Miguel steered the scooter too quickly to the right and he lost control. Both boys, the two backpacks, the sleeping bag, and Natalie went flying in separate directions onto the dirt as the eighteen-wheeler roared past.
Miguel, too stunned to speak, sat motionless on the ground. Ramón stood up and felt a dull pain in his left arm. He felt his elbow and the muscle around his tricep for injuries. Nothing was broken, but he was in pain.
“You okay?” he asked Miguel.
“Yeah, that maniac almost hit us. Didn’t he see us on the road?” Miguel said, trying to deflect the blame onto the other driver.
“We have to watch out for ourselves. No one is going to protect us. This scooter is too small. We shouldn’t even be on this highway!” Ramón lamented, still touching his left arm.
Miguel saw that his cousin was hurt and he lowered his head. He felt bad for crashing the scooter.
“Is the scooter okay? Is it broken?”
Ramón walked over to Natalie. She was lying on her side and still running despite the bad fall. He grabbed the handles and straightened her up. “Yeah, she looks okay.”
The pain in his left arm increased as he lifted the scooter.
“I don’t know if I can drive right now, my arm hurts pretty bad,” he admitted.
Miguel was scared to navigate the scooter again. He knew that another bad fall could wreck the scooter and that if a truck did hit them they could end up dead.
“I’ll try. I’ll be extra careful,” he promised quickly, gathering the backpacks. He retied the sleeping bag with rope and motioned for his cousin to climb aboard, “Come on, we have to get to Flagstaff today, right?”
Ramón nodded and sat behind Miguel. They weren’t going to give up now. Ramón held onto the luggage rack with his right arm and thought to himself, “It’s not easy being independent, you have to be able to pick yourself up when you fall down.”
Chapter 19
The afternoon sun felt hot on their bare arms and faces. Miguel focused his eyes on the road and kept his speed lower so he could control the scooter. Ramón sat in the back quietly looking out at the desert on both
sides of the highway.
“When you see the next truck stop, we should stop to eat and take a break,” Ramón suggested from behind.
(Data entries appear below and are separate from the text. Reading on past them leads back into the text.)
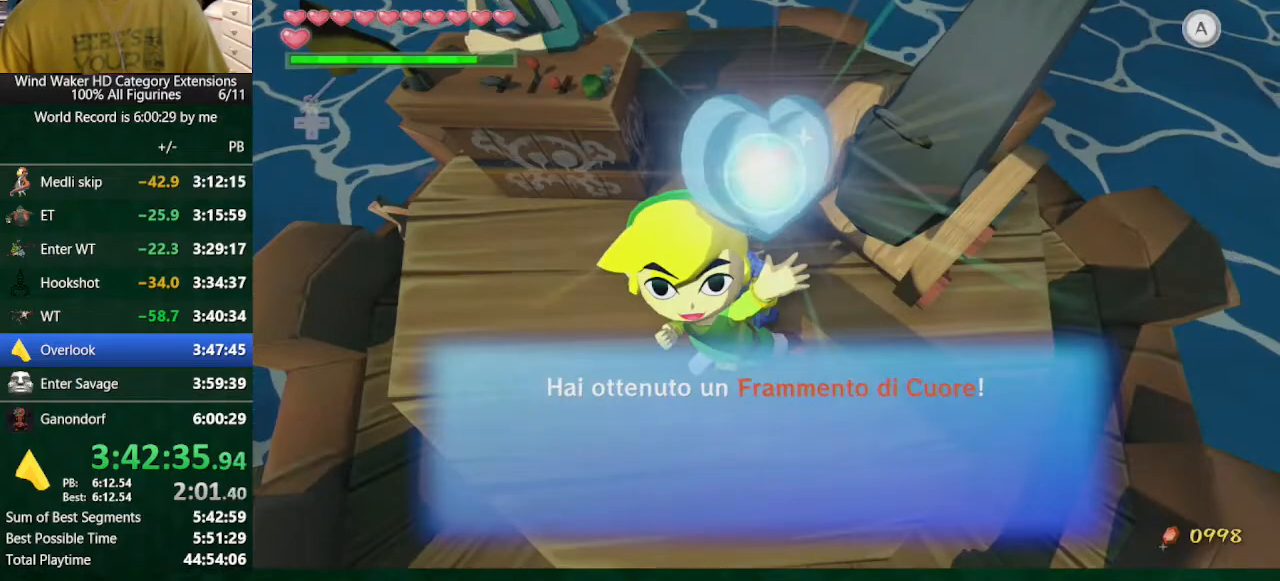
{"buttons": [], "left_stick": "center", "right_stick": "center", "button_events": [[167, "B", "up"]]}
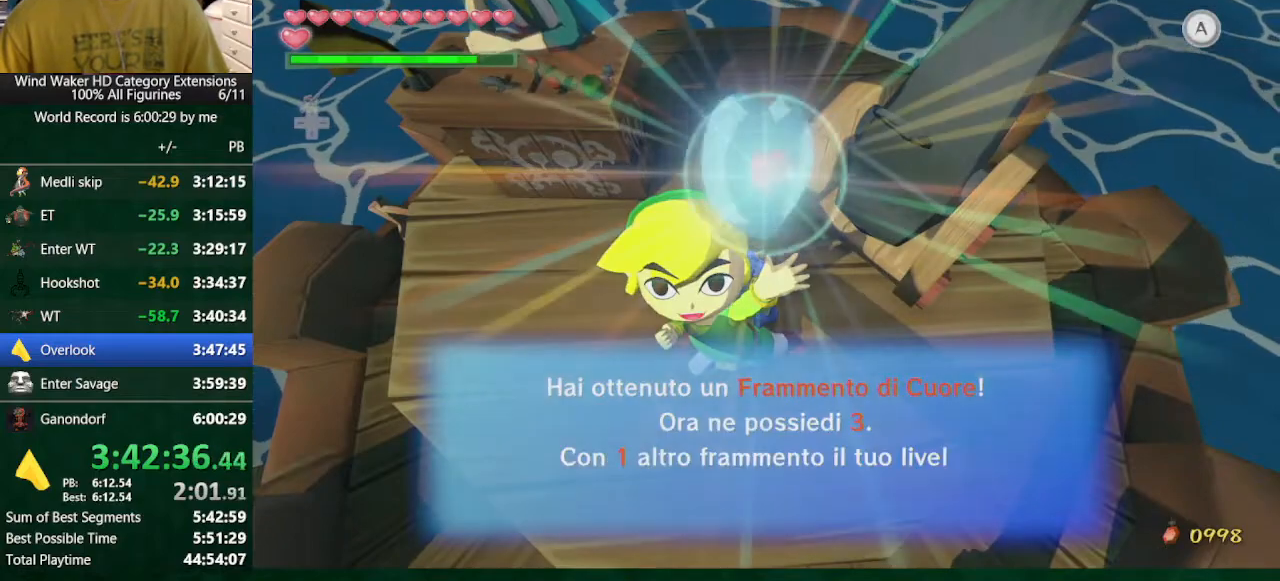
{"buttons": [], "left_stick": "center", "right_stick": "center"}
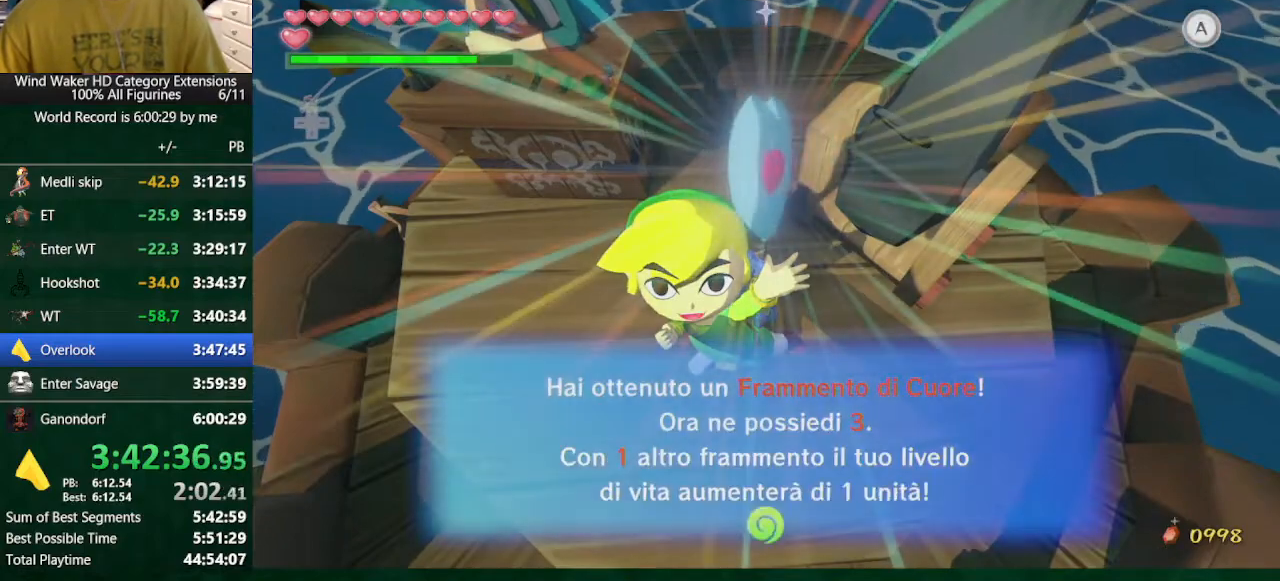
{"buttons": ["B"], "left_stick": "center", "right_stick": "center"}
Miguel had been feeling hungry for hours and was glad to hear his cousin suggest a lunch break. He thought happily about the food packed in the backpacks and thought he would eat a chocolate bar first when they stopped. In the distance, he saw signs that indicated that there was a gas station and diner up ahead. He slowed down and took the exit indicated by the road sign. The exit road curved away from the highway and led up to the gas station first.
“Do we need gas?” Miguel asked, entering the station slowly.
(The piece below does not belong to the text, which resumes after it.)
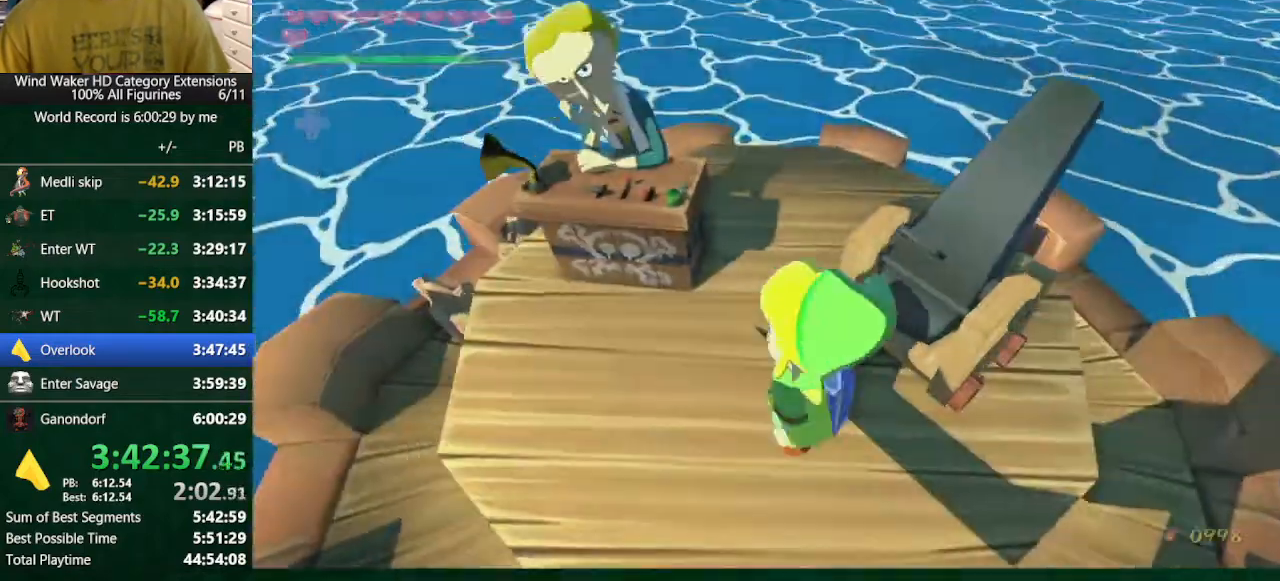
{"buttons": ["B"], "left_stick": "center", "right_stick": "center", "button_events": []}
“We’ll get gas after we eat,” Ramón replied.
Miguel turned the scooter around and parked in front of the small restaurant.
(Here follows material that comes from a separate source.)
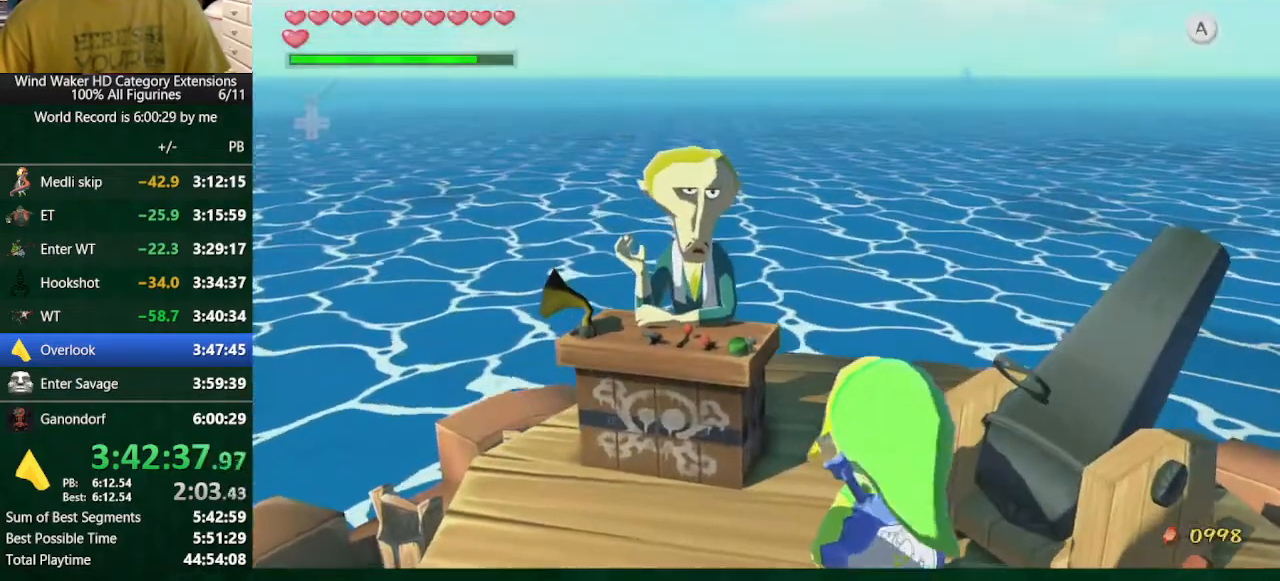
{"buttons": ["B"], "left_stick": "center", "right_stick": "center", "button_events": []}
“Are we going to eat inside? I thought we were going to eat what we brought.” Miguel said.
Ramón was first to get off of the scooter. “We should go inside and order a Coke and check the map. Then we can eat our own food.”
Miguel was glad to go inside the diner. He thought it would be nice to sit in a comfortable booth away from the sun for a while. The two boys took their backpacks off the scooter and headed inside the restaurant. They chose a booth close to the door and slid onto the bench seats. The waitress came over and asked the boys what they wanted. They each ordered a large Coke. Ramón took out the map and opened it up on the table.
“This is where we are,” he said, pointing to a tiny spot on the map.
“How far is Flagstaff?” asked Miguel, finishing his Coke quickly. The crushed ice sat at the bottom of the cup and he slurped the rest of the brown fizzy liquid with a straw.
“Looks like another hundred miles or so,” winced Ramón. He didn’t like thinking about sitting on the back of the scooter for the rest of the day.
The door to the diner swung open and a man with two young boys entered. They walked over to the empty booth next to Miguel and Ramón and sat down. Ramón could tell from their conversation that it was a father with his sons. They were talking about heading to Flagstaff too. Ramón’s ears listened closely to their plans.